ステップ3:ベンダーロックイン回避と価格交渉術

ソフトウェア費用が14%も上がる時代です。ベンダーから提示された「値上げ通知」をそのまま判子を押してはいけません。

  • 棚卸しの徹底: 「本当にそのライセンス数は必要か?」「退職者のIDが残っていないか?」「機能が重複しているツールはないか?」
  • 相見積もりの活用: SaaSはスイッチングコストが高いと思われがちですが、競合製品をチラつかせることで、値上げ幅を抑制できるケースは多々あります。
  • 長期契約の検討: 今後も使い続ける確信があるなら、単年契約ではなく3年契約などで価格を固定(フィックス)し、将来の値上げリスクをヘッジするのも有効な手です。

FAQ:2025年のIT予算編成でよくある疑問

ここで、現場の皆さんからよく寄せられる疑問について、Q&A形式で答えておきます。

Q1. 日本企業のIT予算も、世界と同じく「9%増」の傾向ですか?

A. 増加傾向ですが、世界よりは慎重です。 野村総合研究所(NRI)などの国内調査を見ると、日本企業の約半数がIT予算を増やす意向を示していますが、その勢いは2024年に比べるとやや鈍化しています。円安によるコスト増や、過去のDX投資の成果が問われるフェーズに入っているため、「厳選投資」の傾向が強まっています。

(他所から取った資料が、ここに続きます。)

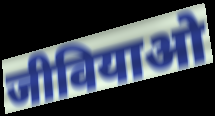
जीवियाओ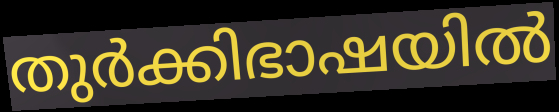
തുർക്കിഭാഷയിൽ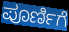
ಪೂರ್ಣಿಗೆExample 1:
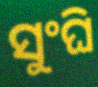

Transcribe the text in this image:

ସୁଂଘି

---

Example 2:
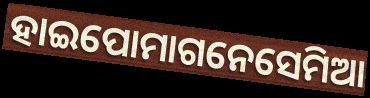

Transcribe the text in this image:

ହାଇପୋମାଗନେସେମିଆ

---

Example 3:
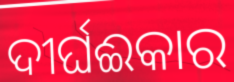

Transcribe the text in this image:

ଦୀର୍ଘଈକାର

Q2. 生成AIに予算を割けない企業はどうすべきですか?

A. 無理に予算を割く必要はありません。「データ整備」に注力してください。 AIにお金をかけられないなら、AIが食べるための「データ」をきれいにする(データマネジメント)ことにリソースを使いましょう。データさえ整っていれば、将来AIコストが下がったタイミングで、すぐに効果を出せます。これは今できる最良の投資です。

Q3. 経営層を説得するキラーワードはありますか?

A. 「技術的負債への利払いが増えています」と言ってみてください。 古いシステムを使い続けるコスト(維持費・セキュリティリスク)が増大していることを、「借金の利息」に例えて説明します。「今、投資して刷新しないと、来年はもっと高い利息を払うことになります」というロジックは、財務視点を持つ経営層に響きやすいです。

まとめ:9%の波に溺れず、自社の航路を守れ

2025年のIT支出「9%増」という予測は、IT業界全体の活況を示す希望の数字であると同時に、過熱するAI投資と止まらないインフレが織りなす「波の高さ」でもあります。

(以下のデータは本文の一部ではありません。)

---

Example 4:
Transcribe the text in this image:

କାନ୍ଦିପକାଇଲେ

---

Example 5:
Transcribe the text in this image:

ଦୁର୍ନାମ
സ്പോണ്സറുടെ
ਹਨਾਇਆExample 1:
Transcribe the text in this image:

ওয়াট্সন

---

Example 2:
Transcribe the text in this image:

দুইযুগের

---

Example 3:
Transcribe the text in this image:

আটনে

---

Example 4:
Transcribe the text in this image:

重要なのは、この波に乗って無闇にサーバーやツールを買い込むことではありません。 「なぜITに投資するのか?」という原点に立ち返り、自社のビジネスを成長させるための投資と、事業を継続させるためのコストを冷静に見極める眼力です。

  • 見かけの数字に踊らされない。
  • 「守り」のコスト増を可視化する。
  • 「攻め」のAIはユースケース重視で。

この3つを心に留めて、2025年の予算策定という荒波を乗り越えていきましょう。

皆さんのIT戦略が、単なる「支出」ではなく、未来への確かな「投資」となることを願っています。